For my own sake I’m going to take this question to
mean books that I’ve finished, rather than the ones I’ve got stacked up all
around me in various stages of completion.
I finally read Flann O’Brien’s The Third Policeman last month. This is a book that has a great kinship with many of
the Gumby stories, and that Matthew read a long time ago, but that I
never had. It had always been on my horizon as one of those books I could enjoy
imagining the contents of without actually reading (there are lots of those). I
finally read it and was delighted, stimulated, and afraid.
Last year I saw Abbas Kiarostami’s The Wind Will Carry Us. There’s no easy way to describe it so I will simply say that it
moves like folklore, like poetry, like my favourite kind of plotless novel. It
is a purgative of all woes. It is like being cradled by heaven.
20 - What are you currently working on?
I’m
about two-thirds of the way through a first draft of a novel called The
Frame in the Park.
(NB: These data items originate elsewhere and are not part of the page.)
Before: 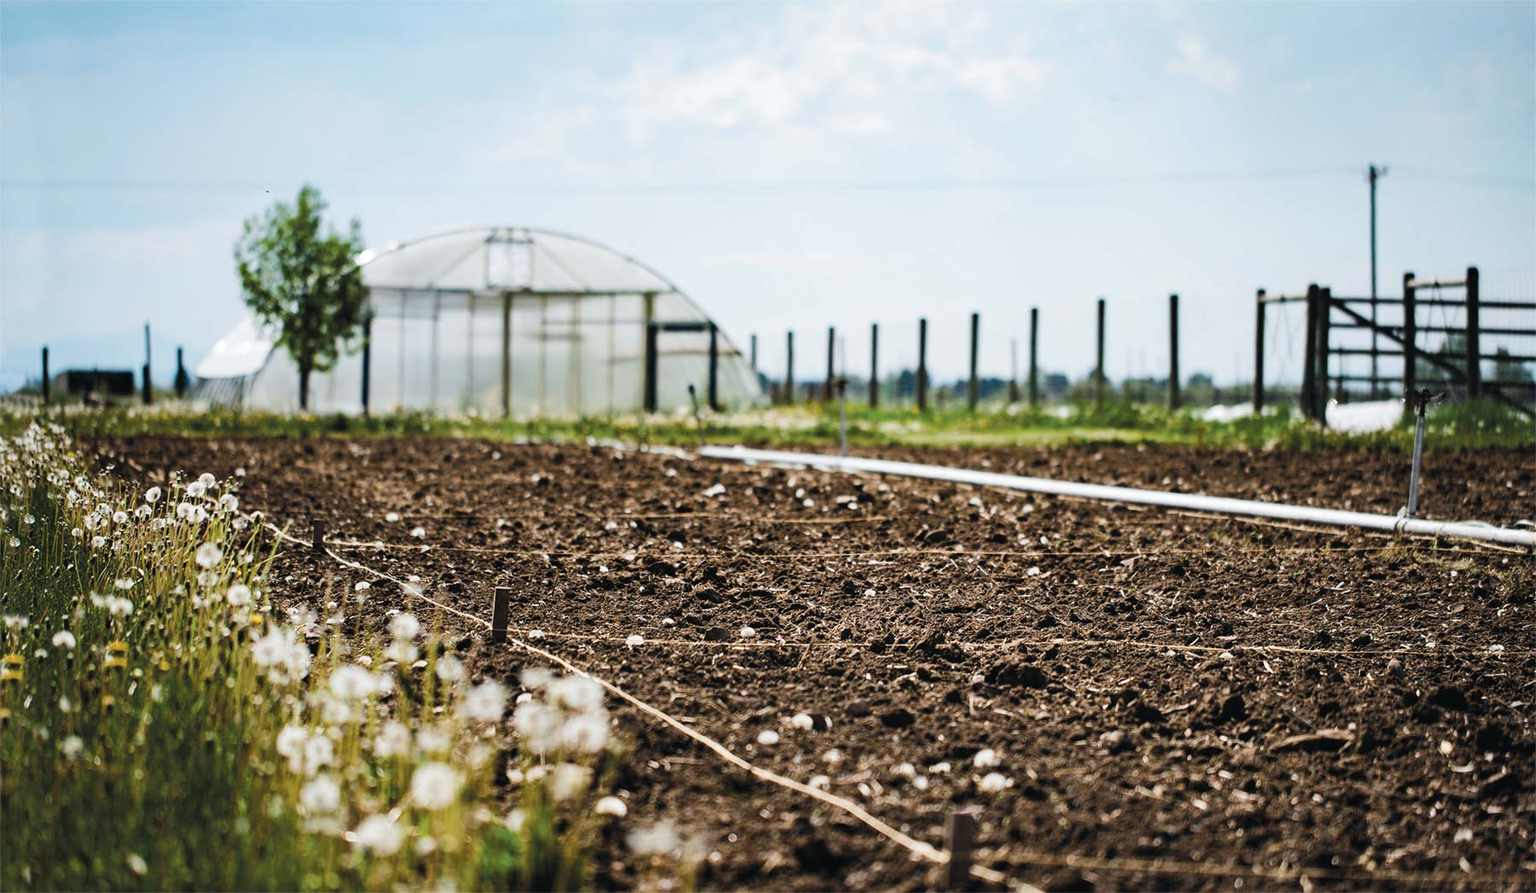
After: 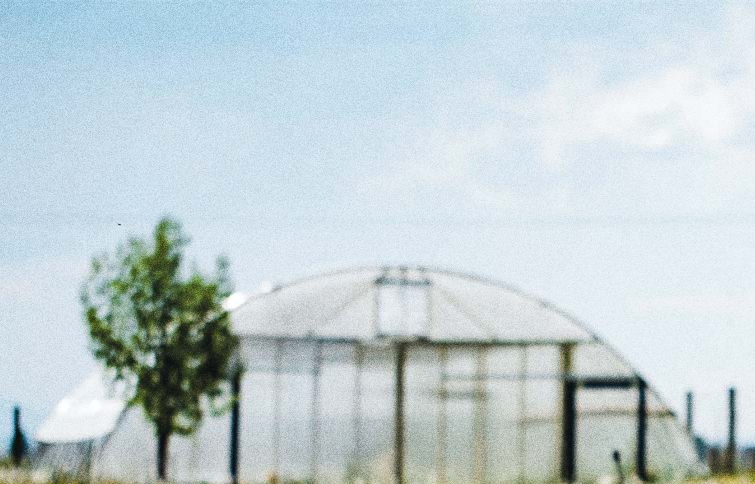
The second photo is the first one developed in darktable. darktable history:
crop and rotate: left 10.817%, top 0.062%, right 47.194%, bottom 53.626%
grain: strength 49.07%
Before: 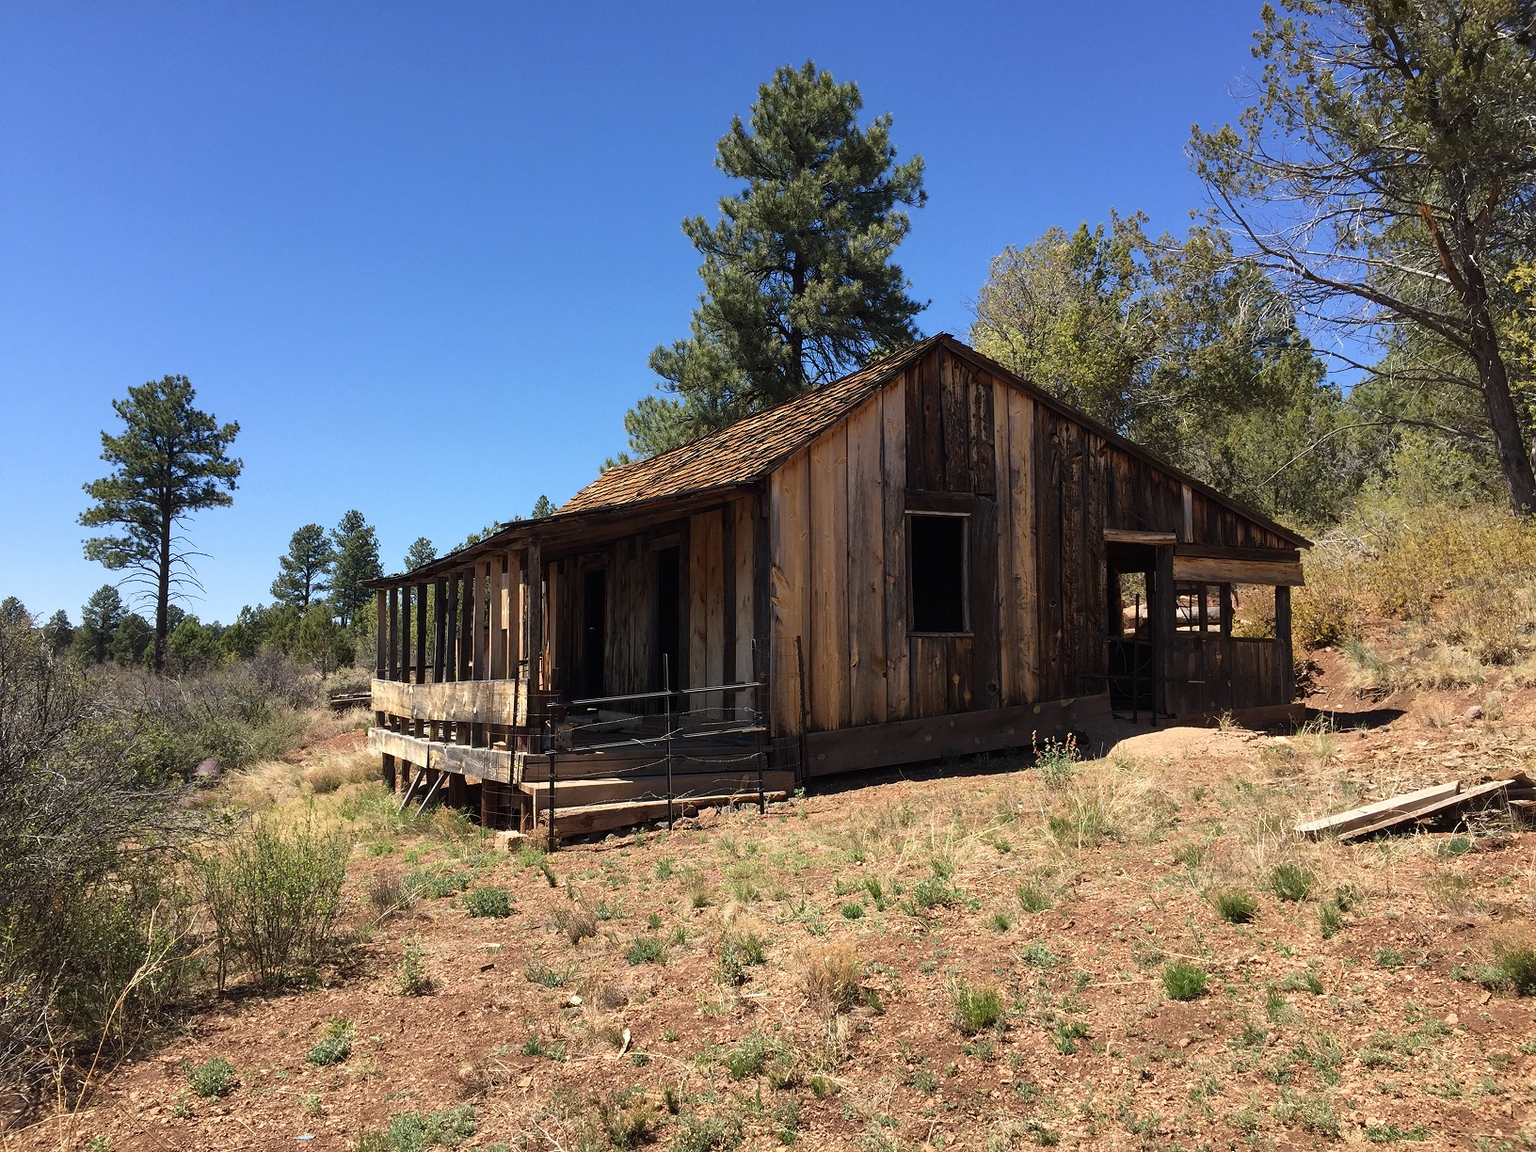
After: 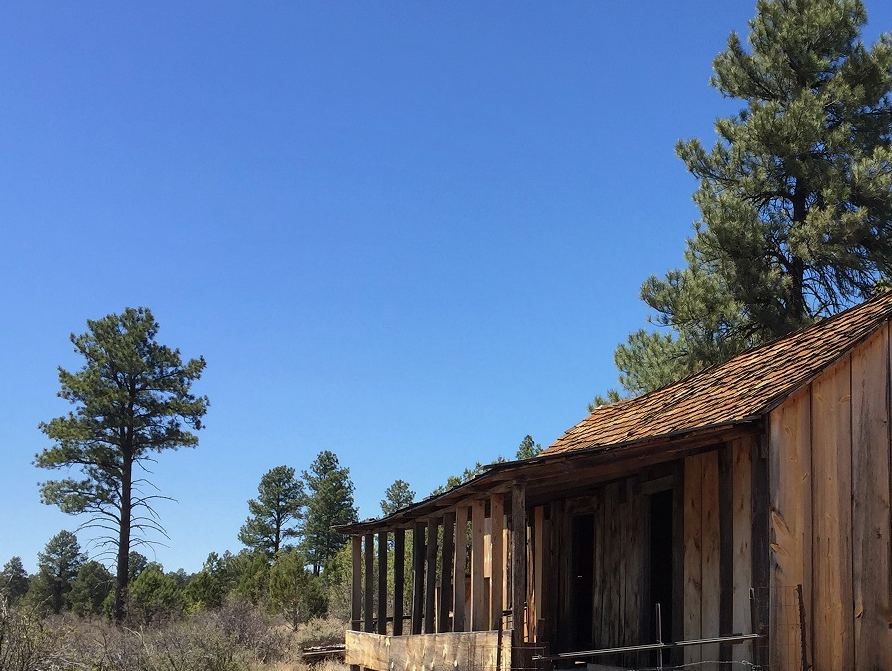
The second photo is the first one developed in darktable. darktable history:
crop and rotate: left 3.047%, top 7.509%, right 42.236%, bottom 37.598%
shadows and highlights: shadows 30
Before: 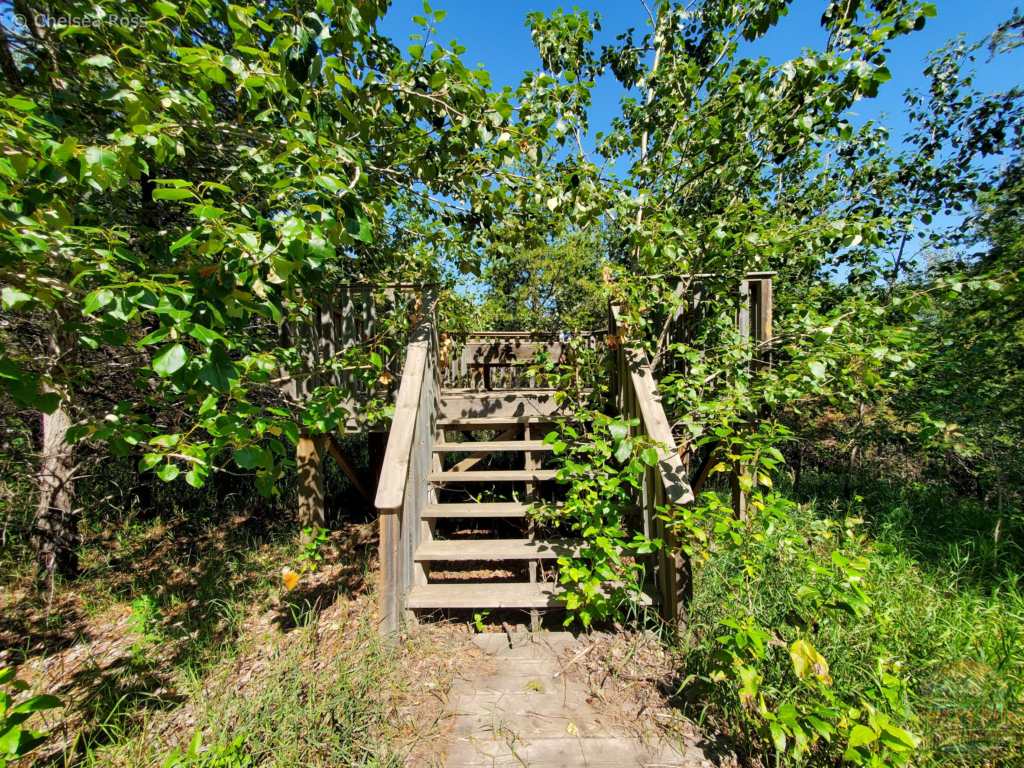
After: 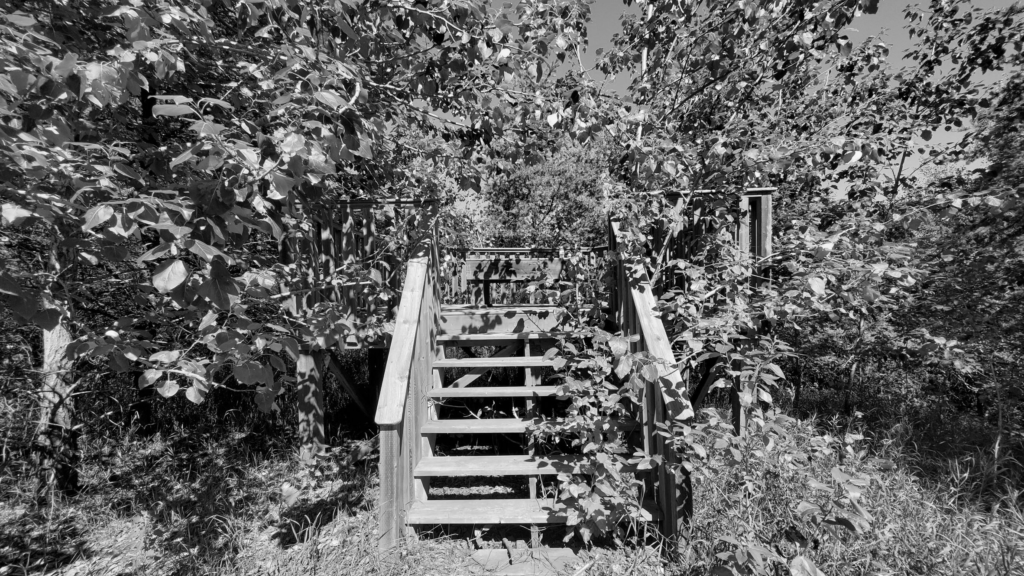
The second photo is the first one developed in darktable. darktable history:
monochrome: size 1
crop: top 11.038%, bottom 13.962%
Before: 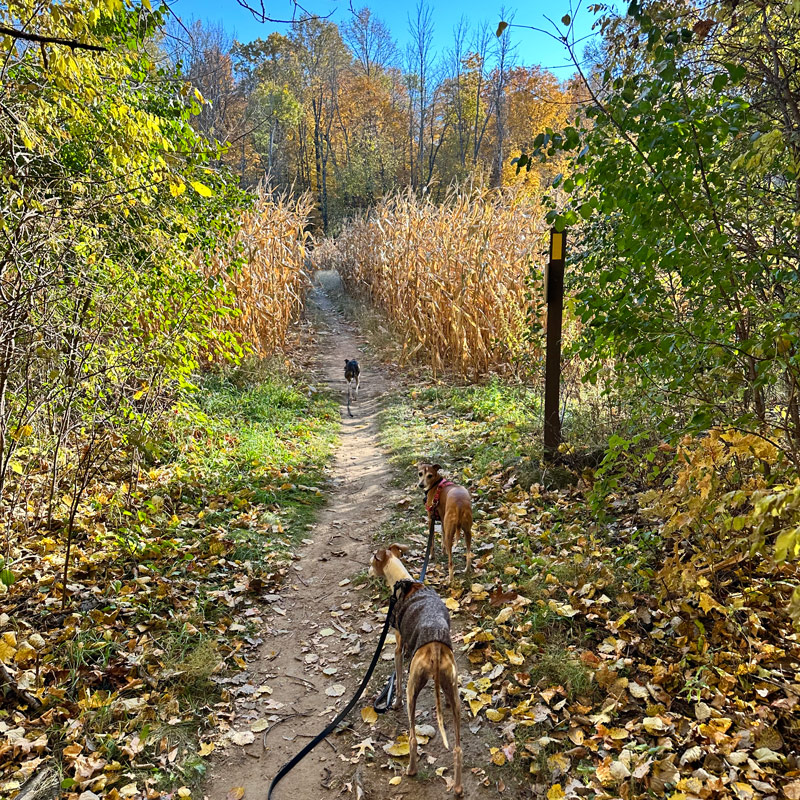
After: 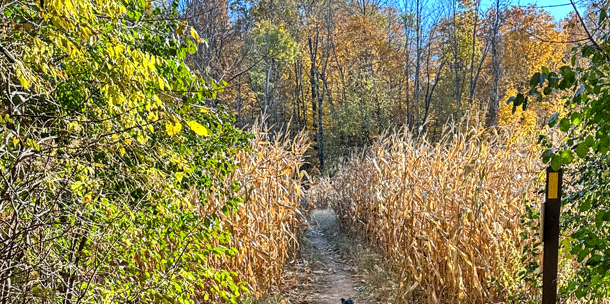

It’s an inside-of-the-mind book in the spirit of Thomas Bernhard, Annie Dillard, Gerald Murnane, Samuel Beckett, W.G. Sebald, and Virginia Woolf. It’s about a person in a park, ostensibly there to sell a picture frame.
He believes his brain is broken. His name is Hugh D*******. Over the course of
the book he thinks about many things. Writing it has made me very happy.